Instructions to follow: Give the data again exactly as it appears.

Data section:
- - - -

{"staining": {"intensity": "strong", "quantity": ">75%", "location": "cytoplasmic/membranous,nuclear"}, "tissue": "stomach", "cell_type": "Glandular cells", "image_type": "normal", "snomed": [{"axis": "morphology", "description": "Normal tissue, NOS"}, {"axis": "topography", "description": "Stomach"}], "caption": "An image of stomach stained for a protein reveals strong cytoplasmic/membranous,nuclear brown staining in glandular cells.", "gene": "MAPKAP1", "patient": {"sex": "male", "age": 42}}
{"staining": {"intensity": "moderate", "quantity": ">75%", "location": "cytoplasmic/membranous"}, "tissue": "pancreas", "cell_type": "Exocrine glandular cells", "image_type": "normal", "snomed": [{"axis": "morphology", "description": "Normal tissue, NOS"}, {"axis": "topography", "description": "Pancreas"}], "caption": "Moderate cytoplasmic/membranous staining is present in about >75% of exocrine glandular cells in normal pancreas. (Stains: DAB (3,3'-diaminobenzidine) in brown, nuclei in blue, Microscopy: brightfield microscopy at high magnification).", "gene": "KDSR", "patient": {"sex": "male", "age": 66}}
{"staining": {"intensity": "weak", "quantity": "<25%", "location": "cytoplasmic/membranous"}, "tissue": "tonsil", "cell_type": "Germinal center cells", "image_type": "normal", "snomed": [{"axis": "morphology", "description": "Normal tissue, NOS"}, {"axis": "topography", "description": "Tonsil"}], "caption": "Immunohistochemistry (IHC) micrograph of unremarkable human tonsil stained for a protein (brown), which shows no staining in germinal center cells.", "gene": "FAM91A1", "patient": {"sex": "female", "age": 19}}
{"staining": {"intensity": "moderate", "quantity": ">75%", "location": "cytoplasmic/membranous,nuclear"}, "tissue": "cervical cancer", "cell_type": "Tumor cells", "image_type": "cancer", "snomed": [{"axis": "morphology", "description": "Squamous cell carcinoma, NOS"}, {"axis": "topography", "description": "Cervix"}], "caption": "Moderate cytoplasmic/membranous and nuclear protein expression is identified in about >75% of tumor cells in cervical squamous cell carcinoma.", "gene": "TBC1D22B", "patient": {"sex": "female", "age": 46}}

- - - -

Response below:
{"staining": {"intensity": "strong", "quantity": ">75%", "location": "cytoplasmic/membranous,nuclear"}, "tissue": "stomach", "cell_type": "Glandular cells", "image_type": "normal", "snomed": [{"axis": "morphology", "description": "Normal tissue, NOS"}, {"axis": "topography", "description": "Stomach"}], "caption": "An image of stomach stained for a protein reveals strong cytoplasmic/membranous,nuclear brown staining in glandular cells.", "gene": "MAPKAP1", "patient": {"sex": "male", "age": 42}}
{"staining": {"intensity": "moderate", "quantity": ">75%", "location": "cytoplasmic/membranous"}, "tissue": "pancreas", "cell_type": "Exocrine glandular cells", "image_type": "normal", "snomed": [{"axis": "morphology", "description": "Normal tissue, NOS"}, {"axis": "topography", "description": "Pancreas"}], "caption": "Moderate cytoplasmic/membranous staining is present in about >75% of exocrine glandular cells in normal pancreas. (Stains: DAB (3,3'-diaminobenzidine) in brown, nuclei in blue, Microscopy: brightfield microscopy at high magnification).", "gene": "KDSR", "patient": {"sex": "male", "age": 66}}
{"staining": {"intensity": "weak", "quantity": "<25%", "location": "cytoplasmic/membranous"}, "tissue": "tonsil", "cell_type": "Germinal center cells", "image_type": "normal", "snomed": [{"axis": "morphology", "description": "Normal tissue, NOS"}, {"axis": "topography", "description": "Tonsil"}], "caption": "Immunohistochemistry (IHC) micrograph of unremarkable human tonsil stained for a protein (brown), which shows no staining in germinal center cells.", "gene": "FAM91A1", "patient": {"sex": "female", "age": 19}}
{"staining": {"intensity": "moderate", "quantity": ">75%", "location": "cytoplasmic/membranous,nuclear"}, "tissue": "cervical cancer", "cell_type": "Tumor cells", "image_type": "cancer", "snomed": [{"axis": "morphology", "description": "Squamous cell carcinoma, NOS"}, {"axis": "topography", "description": "Cervix"}], "caption": "Moderate cytoplasmic/membranous and nuclear protein expression is identified in about >75% of tumor cells in cervical squamous cell carcinoma.", "gene": "TBC1D22B", "patient": {"sex": "female", "age": 46}}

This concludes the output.